> [Fonte]
☆ ☆ ☆ ☆
No relato, o homem diz que tentou procurar integrantes da comissão organizadora antes de subir ao palco, mas que muitos já haviam deixado o local. Ele afirma ainda que não tentou encerrar a festa, apenas exigir a mudança do repertório, e que foi agredido por jovens após a interrupção da apresentação, o que ocasionou na confusão. O pai reconhece que errou ao agir sozinho, mas sustenta que não se arrepende de ter se posicionado.
O feminicídio não vem do nada. Ele é fruto de uma cultura construída ao longo do tempo. A sociedade, por meio do Estado e de suas instituições, já decidiu interromper esse ciclo, mas a mudança cultural é um processo longo. […] Acredito que fiz o que precisava ser feito diante das tragédias diárias que vemos nos noticiários. Vivemos em uma sociedade marcada por um machismo estrutural e cultural. Sigo convicto de que não devo me calar diante de qualquer atitude que contribua para a manutenção dessa cultura machista.O pai em questão
Impactos na adolescência
A relação entre juventude e músicas com letras apelativas é complexa e multifacetada. A psicóloga Cibele Santos destaca que, para algumas jovens, ouvir e dançar essas músicas é uma forma de explorar sua sexualidade e afirmar sua liberdade em um mundo que frequentemente tenta controlá-las. Entretanto, o que a primeira vista pode ser uma quebra de tabus, pode vir acompanhado de consequências sociais.
“Embora muitas letras de funk sejam explicitamente sexistas, algumas jovens podem não ter consciência crítica para abordá-las de maneira reflexiva. A repetição dessas mensagens em suas vidas cotidianas pode levar à internalização de ideais que, mesmo prejudiciais, são vistos como normais. A promessa de empoderamento e autonomia nas letras pode ser sedutora, mesmo que de forma paradoxal, contribui para a aceitação de conteúdos que degradam a imagem da mulher”, analisa a profissional.
O contexto social também é importante para a análise. A expert aponta que ambiente social e cultural em que os jovens estão inseridas também exerce forte influência em suas preferências musicais.
“O funk é um reflexo da realidade de suas comunidades, abordando questões cotidianas e desafios enfrentados por muitas delas. Dessa forma, a valorização desse gênero musical pode estar ligada a um reconhecimento e validação de suas experiências vividas, mesmo quando as letras são consideradas problemáticas”, pontua.
Ao consumir música, a criança e adolescente ganha repertório
A educação é fundamental para a que os jovens consigam se entreter, porém, com consciência. “É importante que a sociedade, incluindo os educadores e os próprios jovens, promovam uma reflexão crítica sobre as mensagens que permeiam a cultura e incentivem valores de respeito e igualdade”, destaca Cibele Santos.
☆ ☆ ☆ ☆
Registros armazenados
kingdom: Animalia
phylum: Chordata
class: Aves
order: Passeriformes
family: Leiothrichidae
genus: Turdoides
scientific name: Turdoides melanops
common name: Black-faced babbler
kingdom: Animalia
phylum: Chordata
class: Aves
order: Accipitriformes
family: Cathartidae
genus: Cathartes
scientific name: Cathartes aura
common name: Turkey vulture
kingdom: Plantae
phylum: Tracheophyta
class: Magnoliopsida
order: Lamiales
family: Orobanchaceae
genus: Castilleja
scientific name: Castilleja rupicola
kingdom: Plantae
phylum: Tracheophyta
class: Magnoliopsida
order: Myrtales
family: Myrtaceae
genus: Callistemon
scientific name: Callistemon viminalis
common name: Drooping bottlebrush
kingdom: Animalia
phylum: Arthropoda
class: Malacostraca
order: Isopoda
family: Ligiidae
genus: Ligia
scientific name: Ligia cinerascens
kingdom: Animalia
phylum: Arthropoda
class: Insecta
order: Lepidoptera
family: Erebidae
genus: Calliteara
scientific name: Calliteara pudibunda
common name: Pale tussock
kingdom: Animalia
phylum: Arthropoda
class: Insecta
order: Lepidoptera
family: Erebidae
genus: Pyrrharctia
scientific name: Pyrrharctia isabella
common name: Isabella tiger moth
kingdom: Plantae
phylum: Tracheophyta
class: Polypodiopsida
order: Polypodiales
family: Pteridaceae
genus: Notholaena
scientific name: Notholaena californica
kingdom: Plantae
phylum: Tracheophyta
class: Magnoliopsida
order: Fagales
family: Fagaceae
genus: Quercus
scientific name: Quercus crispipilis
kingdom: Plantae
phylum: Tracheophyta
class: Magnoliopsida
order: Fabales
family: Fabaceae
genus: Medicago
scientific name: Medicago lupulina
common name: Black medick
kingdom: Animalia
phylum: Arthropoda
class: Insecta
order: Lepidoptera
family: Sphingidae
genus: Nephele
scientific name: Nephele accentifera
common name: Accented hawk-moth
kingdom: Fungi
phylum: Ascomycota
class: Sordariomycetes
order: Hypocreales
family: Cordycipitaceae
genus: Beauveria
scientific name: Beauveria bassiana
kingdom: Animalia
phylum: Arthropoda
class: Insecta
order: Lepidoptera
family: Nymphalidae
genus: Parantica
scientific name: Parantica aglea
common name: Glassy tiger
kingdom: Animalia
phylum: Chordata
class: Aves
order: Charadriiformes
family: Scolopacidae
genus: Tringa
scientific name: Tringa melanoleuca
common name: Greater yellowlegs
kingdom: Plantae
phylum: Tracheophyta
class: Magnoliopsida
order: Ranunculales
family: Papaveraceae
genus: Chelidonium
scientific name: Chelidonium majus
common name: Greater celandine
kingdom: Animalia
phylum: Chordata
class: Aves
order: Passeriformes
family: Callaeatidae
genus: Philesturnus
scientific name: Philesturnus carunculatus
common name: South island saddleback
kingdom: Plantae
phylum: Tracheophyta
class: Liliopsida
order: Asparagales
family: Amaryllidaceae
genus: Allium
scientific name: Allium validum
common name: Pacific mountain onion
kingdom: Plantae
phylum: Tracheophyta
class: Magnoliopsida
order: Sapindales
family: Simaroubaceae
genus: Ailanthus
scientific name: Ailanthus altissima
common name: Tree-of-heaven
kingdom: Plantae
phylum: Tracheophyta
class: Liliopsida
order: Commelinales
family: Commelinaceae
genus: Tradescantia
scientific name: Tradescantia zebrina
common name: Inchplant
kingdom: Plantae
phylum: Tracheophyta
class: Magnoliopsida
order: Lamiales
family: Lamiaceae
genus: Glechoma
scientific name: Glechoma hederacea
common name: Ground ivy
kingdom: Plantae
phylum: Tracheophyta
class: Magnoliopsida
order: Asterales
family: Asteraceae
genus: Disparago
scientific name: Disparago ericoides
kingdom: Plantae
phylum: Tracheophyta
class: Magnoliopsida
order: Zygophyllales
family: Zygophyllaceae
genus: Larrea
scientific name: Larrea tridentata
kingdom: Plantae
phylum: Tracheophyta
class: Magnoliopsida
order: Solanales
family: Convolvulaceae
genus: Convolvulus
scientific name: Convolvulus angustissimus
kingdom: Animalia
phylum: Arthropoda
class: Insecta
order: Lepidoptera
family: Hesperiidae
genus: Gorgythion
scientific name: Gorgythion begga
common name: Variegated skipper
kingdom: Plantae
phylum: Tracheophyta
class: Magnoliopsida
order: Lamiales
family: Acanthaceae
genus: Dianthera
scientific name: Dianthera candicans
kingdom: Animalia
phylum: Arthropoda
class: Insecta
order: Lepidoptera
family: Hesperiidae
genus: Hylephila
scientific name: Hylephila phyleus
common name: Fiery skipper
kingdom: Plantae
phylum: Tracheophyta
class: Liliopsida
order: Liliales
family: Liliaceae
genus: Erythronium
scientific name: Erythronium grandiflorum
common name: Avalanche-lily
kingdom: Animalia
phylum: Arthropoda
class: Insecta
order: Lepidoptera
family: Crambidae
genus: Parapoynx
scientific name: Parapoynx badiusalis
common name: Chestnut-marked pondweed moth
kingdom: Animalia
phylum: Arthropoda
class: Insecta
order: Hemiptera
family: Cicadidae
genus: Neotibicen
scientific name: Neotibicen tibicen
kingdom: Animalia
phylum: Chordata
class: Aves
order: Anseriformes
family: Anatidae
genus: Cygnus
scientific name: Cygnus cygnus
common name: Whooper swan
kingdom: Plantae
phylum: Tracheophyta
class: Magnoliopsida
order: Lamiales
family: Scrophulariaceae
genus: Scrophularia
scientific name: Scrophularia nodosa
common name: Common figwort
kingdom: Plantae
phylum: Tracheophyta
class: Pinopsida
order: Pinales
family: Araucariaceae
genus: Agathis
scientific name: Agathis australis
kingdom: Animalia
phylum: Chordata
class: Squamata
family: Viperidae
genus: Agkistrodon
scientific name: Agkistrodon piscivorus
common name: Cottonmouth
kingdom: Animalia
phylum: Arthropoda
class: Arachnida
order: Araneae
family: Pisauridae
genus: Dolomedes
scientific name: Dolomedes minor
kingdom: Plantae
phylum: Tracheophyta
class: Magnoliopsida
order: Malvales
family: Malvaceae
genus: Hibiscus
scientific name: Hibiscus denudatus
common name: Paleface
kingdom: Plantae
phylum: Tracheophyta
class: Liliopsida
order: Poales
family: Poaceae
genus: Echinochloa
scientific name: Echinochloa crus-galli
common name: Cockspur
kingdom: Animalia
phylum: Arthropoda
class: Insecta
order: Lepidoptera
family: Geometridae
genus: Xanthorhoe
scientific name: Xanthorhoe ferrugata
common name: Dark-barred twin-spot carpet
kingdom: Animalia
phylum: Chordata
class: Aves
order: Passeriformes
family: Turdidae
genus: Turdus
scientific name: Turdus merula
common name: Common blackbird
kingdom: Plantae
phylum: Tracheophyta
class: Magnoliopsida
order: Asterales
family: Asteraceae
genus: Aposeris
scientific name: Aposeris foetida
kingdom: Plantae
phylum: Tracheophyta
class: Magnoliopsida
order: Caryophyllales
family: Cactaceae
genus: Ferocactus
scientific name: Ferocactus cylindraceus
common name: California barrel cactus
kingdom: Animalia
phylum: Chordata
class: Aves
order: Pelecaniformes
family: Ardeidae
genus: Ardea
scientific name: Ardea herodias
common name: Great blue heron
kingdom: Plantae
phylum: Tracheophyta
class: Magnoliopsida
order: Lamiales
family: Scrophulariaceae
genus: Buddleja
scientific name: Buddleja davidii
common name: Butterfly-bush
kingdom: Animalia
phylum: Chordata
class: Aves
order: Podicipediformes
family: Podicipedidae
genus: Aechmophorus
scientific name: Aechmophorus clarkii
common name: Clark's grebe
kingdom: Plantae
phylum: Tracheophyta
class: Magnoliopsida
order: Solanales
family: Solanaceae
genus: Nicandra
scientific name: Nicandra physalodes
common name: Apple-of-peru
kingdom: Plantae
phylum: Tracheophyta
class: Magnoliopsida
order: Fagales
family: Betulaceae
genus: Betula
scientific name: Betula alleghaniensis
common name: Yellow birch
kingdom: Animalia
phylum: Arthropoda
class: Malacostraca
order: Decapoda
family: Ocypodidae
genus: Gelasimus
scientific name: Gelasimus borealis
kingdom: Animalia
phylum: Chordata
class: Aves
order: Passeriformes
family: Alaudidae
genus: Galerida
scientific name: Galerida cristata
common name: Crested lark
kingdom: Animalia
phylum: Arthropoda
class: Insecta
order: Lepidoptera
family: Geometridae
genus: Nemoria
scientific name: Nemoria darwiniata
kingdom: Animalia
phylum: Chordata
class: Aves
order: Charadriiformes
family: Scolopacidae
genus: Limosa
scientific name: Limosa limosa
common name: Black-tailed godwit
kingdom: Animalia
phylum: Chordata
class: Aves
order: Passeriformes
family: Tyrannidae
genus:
☆ ☆ ☆ ☆
> [Tarefas a realizar]
**A)** Reproduza o trecho do texto sobre funk que começa nas palavras "Ao consumir música, a" e termina depois de "destaca Cibele Santos.".
**B)** Por favor, converta em tabela Markdown, com as colunas "Número" e "Linha", as linhas dos registros desde o início até a linha que contém "genus: Quercus", incluída, sem as linhas em branco.
O texto sobre funk e os registros não têm nenhuma relação entre si.

> [Respostas às tarefas]
**A)**
Ao consumir música, a criança e adolescente ganha repertório
A educação é fundamental para a que os jovens consigam se entreter, porém, com consciência. “É importante que a sociedade, incluindo os educadores e os próprios jovens, promovam uma reflexão crítica sobre as mensagens que permeiam a cultura e incentivem valores de respeito e igualdade”, destaca Cibele Santos.

**B)**
| Número | Linha |
|---|---|
| 1 | kingdom: Animalia |
| 2 | phylum: Chordata |
| 3 | class: Aves |
| 4 | order: Passeriformes |
| 5 | family: Leiothrichidae |
| 6 | genus: Turdoides |
| 7 | scientific name: Turdoides melanops |
| 8 | common name: Black-faced babbler |
| 9 | kingdom: Animalia |
| 10 | phylum: Chordata |
| 11 | class: Aves |
| 12 | order: Accipitriformes |
| 13 | family: Cathartidae |
| 14 | genus: Cathartes |
| 15 | scientific name: Cathartes aura |
| 16 | common name: Turkey vulture |
| 17 | kingdom: Plantae |
| 18 | phylum: Tracheophyta |
| 19 | class: Magnoliopsida |
| 20 | order: Lamiales |
| 21 | family: Orobanchaceae |
| 22 | genus: Castilleja |
| 23 | scientific name: Castilleja rupicola |
| 24 | kingdom: Plantae |
| 25 | phylum: Tracheophyta |
| 26 | class: Magnoliopsida |
| 27 | order: Myrtales |
| 28 | family: Myrtaceae |
| 29 | genus: Callistemon |
| 30 | scientific name: Callistemon viminalis |
| 31 | common name: Drooping bottlebrush |
| 32 | kingdom: Animalia |
| 33 | phylum: Arthropoda |
| 34 | class: Malacostraca |
| 35 | order: Isopoda |
| 36 | family: Ligiidae |
| 37 | genus: Ligia |
| 38 | scientific name: Ligia cinerascens |
| 39 | kingdom: Animalia |
| 40 | phylum: Arthropoda |
| 41 | class: Insecta |
| 42 | order: Lepidoptera |
| 43 | family: Erebidae |
| 44 | genus: Calliteara |
| 45 | scientific name: Calliteara pudibunda |
| 46 | common name: Pale tussock |
| 47 | kingdom: Animalia |
| 48 | phylum: Arthropoda |
| 49 | class: Insecta |
| 50 | order: Lepidoptera |
| 51 | family: Erebidae |
| 52 | genus: Pyrrharctia |
| 53 | scientific name: Pyrrharctia isabella |
| 54 | common name: Isabella tiger moth |
| 55 | kingdom: Plantae |
| 56 | phylum: Tracheophyta |
| 57 | class: Polypodiopsida |
| 58 | order: Polypodiales |
| 59 | family: Pteridaceae |
| 60 | genus: Notholaena |
| 61 | scientific name: Notholaena californica |
| 62 | kingdom: Plantae |
| 63 | phylum: Tracheophyta |
| 64 | class: Magnoliopsida |
| 65 | order: Fagales |
| 66 | family: Fagaceae |
| 67 | genus: Quercus |